- Document passage -
The only chest bumping AbdulJabbar ever did was under the hoop, banging for baskets and rebounds, which, remember, was the whole idea of the game in the first place. Few did it better.

Consider the numbers: He scored a record 38,387 points in the regular season. Add the playoffs and the total is 44,149. He played more games (1,797) and blocked more shots (3,189) than any player in NBA history.

In a 1975 game against Detroit, he pulled down a record 29 defensive rebounds. A year later, he set a record for the season with 1,111 defensive rebounds.

Had enough? Well, there’s more. He played in 19 All-Star games and won six MVP awards. He barely has enough fingers to accommodate all his championship rings - three from UCLA and six from the NBA, one with the Milwaukee Bucks and five with the Los Angeles Lakers.

He was truly Special K.

This is the kind of impact Abdul-Jabbar had. The Bucks finished in seventh place, 28 games under .500 in 1969. Then they won the coin flip for the No. 1 pick in the draft, selected the best player in college basketball, and two years later were world champions.

In his prime, Abdul-Jabber was the kind of force who turned games his way. He had a long, loping stride down the court and when he got where he was going, he played like a traditional center, with his back to the basket. That’s almost never done now in the slammin’, jammin’ style of modern basketball.

At 7-foot-2, Abdul-Jabbar wasn’t an acrobatic, fly-through-the-air player. He scored the bulk of his baskets with the sky hook. He’d extend his arm, looking for all the world like a eagle spreading one enormous wing. Then he’d launch the hook shot over the defender and more times than not, it would drop smoothly through the net.

“I was able to beat one-on-one coverage every time and shoot high percentage shots that created a lot of stress on the defense,” he said. “That gave everybody who played on the perimeter an extra step, and we were able to win consistently using that theory of play.

“Nowadays, I don’t see anybody that’s in there able to score as consistently as I did as far as shooting percentage and getting good shots.”

That means Abdul-Jabbar’s scoring record is probably safe for some time to come. The closest active player is 11,000 points away, and that’s only if you count creaky Moses Malone as active. Michael Jordan was 17,000 points short when he retired and his 457 comeback points didn’t do much to change that.

Abdul-Jabbar’s style might not have been exciting enough for the MTV generation, but it worked for the big guy who made uniform No. 33 his personal ID. And it quickly caught the attention of the basketball authorities after UCLA won a fierce recruiting battle for him.

He was only 7 feet then, but he was still growing. The other 2 inches were added during three national championship seasons with the Bruins.

The NCAA took one look at him and, in an attack of utter foolishness, decided to ban dunk shots. That was no problem for the big guy. He had this hook shot and as long as they didn’t ban that, he was OK.

- Written task A -
Filter the records below down to the lines that contain the string "bmatrix", copying each matching line in full. Case counts.

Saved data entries
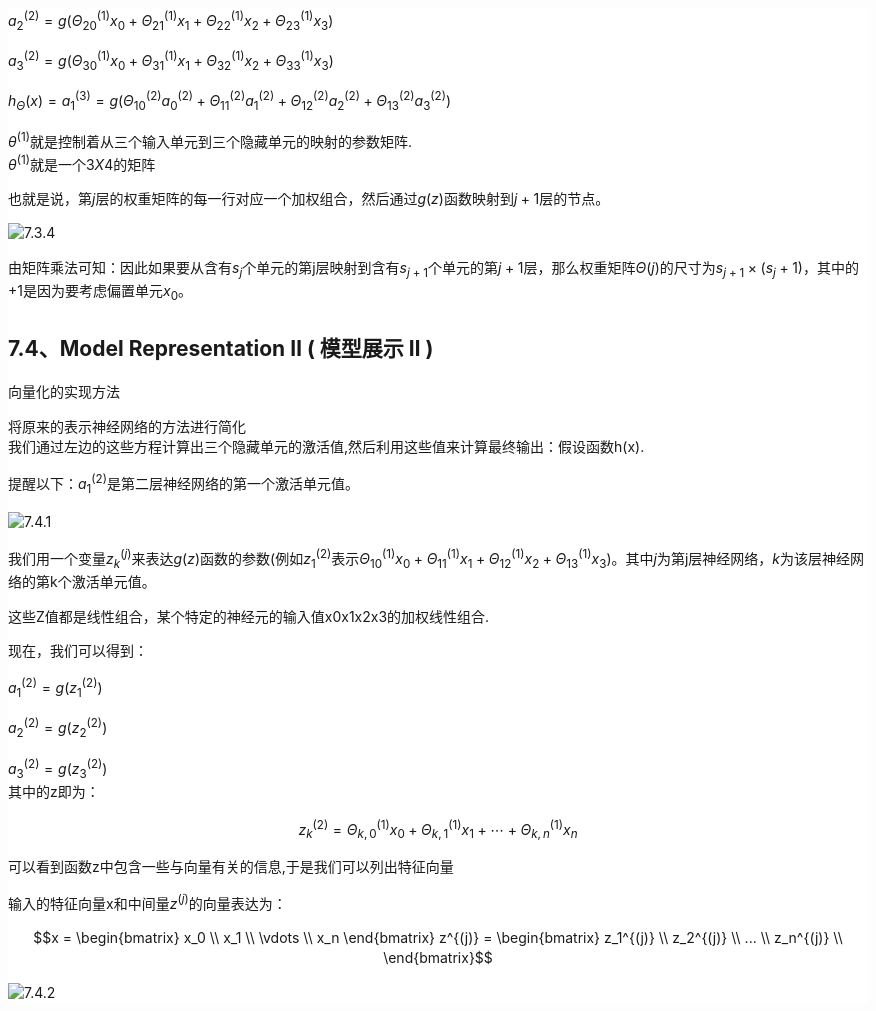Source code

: $a^{(2)}_2=g(Θ^{(1)}_{20}x_0+Θ^{(1)}_{21}x_1+Θ^{(1)}_{22}x_2+Θ^{(1)}_{23}x_3)$

$a^{(2)}_3=g(Θ^{(1)}_{30}x_0+Θ^{(1)}_{31}x_1+Θ^{(1)}_{32}x_2+Θ^{(1)}_{33}x_3)$

$h_Θ(x)=a^{(3)}_1=g(Θ^{(2)}_{10}a^{(2)}_0+Θ^{(2)}_{11}a^{(2)}_1+Θ^{(2)}_{12}a^{(2)}_2+Θ^{(2)}_{13}a^{(2)}_3)$

$\theta^{(1)}$就是控制着从三个输入单元到三个隐藏单元的映射的参数矩阵.  
$\theta^{(1)}$就是一个$3X4$的矩阵

也就是说，第$j$层的权重矩阵的每一行对应一个加权组合，然后通过$g(z)$函数映射到$j+1$层的节点。

![7.3.4](assets/machinelearning/img/7.3.4.jpg)

由矩阵乘法可知：因此如果要从含有​$s_j$​个单元的第j层映射到含有$s_{j+1}$个单元的第$j+1$层，那么权重矩阵​$Θ(j)​$的尺寸为​$s_{j+1}×(s_j+1)$​，其中的+1是因为要考虑偏置单元​$x_0$​。


## 7.4、Model Representation Ⅱ ( 模型展示 Ⅱ )

向量化的实现方法


将原来的表示神经网络的方法进行简化  
我们通过左边的这些方程计算出三个隐藏单元的激活值,然后利用这些值来计算最终输出：假设函数h(x).

提醒以下：$a_1^{(2)}$是第二层神经网络的第一个激活单元值。

![7.4.1](assets/machinelearning/img/7.4.1.jpg)

我们用一个变量​$z^{(j)}_k$​来表达$g(z)$函数的参数(例如$z^{(2)}_1$表示$Θ^{(1)}_{10}x_0+Θ^{(1)}_{11}x_1+Θ^{(1)}_{12}x_2+Θ^{(1)}_{13}x_3$)。其中$j$为第j层神经网络，$k$为该层神经网络的第k个激活单元值。

这些Z值都是线性组合，某个特定的神经元的输入值x0x1x2x3的加权线性组合.

现在，我们可以得到：

$a^{(2)}_1=g(z^{(2)}_1)$

$a^{(2)}_2=g(z^{(2)}_2)$

$a^{(2)}_3=g(z^{(2)}_3)$  
其中的z即为：

$$z^{(2)}_k=Θ^{(1)}_{k,0}x_0+Θ^{(1)}_{k,1}x_1+⋯+Θ^{(1)}_{k,n}x_n$$

可以看到函数z中包含一些与向量有关的信息,于是我们可以列出特征向量

输入的特征向量x和中间量​$z^{(j)}​$的向量表达为：

$$x = \begin{bmatrix}
    x_0 \\ x_1 \\ \vdots \\ x_n
\end{bmatrix}
z^{(j)} = \begin{bmatrix}
    z_1^{(j)} \\ z_2^{(j)} \\ ... \\ z_n^{(j)} \\
\end{bmatrix}$$

![7.4.2](assets/machinelearning/img/7.4.2.jpg)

- Written task B -
In the Abdul-Jabbar article, how many defensive rebounds did he pull down in his 1975 game against Detroit?

- Exercise answer A -
$$x = \begin{bmatrix}
\end{bmatrix}
z^{(j)} = \begin{bmatrix}
\end{bmatrix}$$

- Exercise answer B -
29, a record.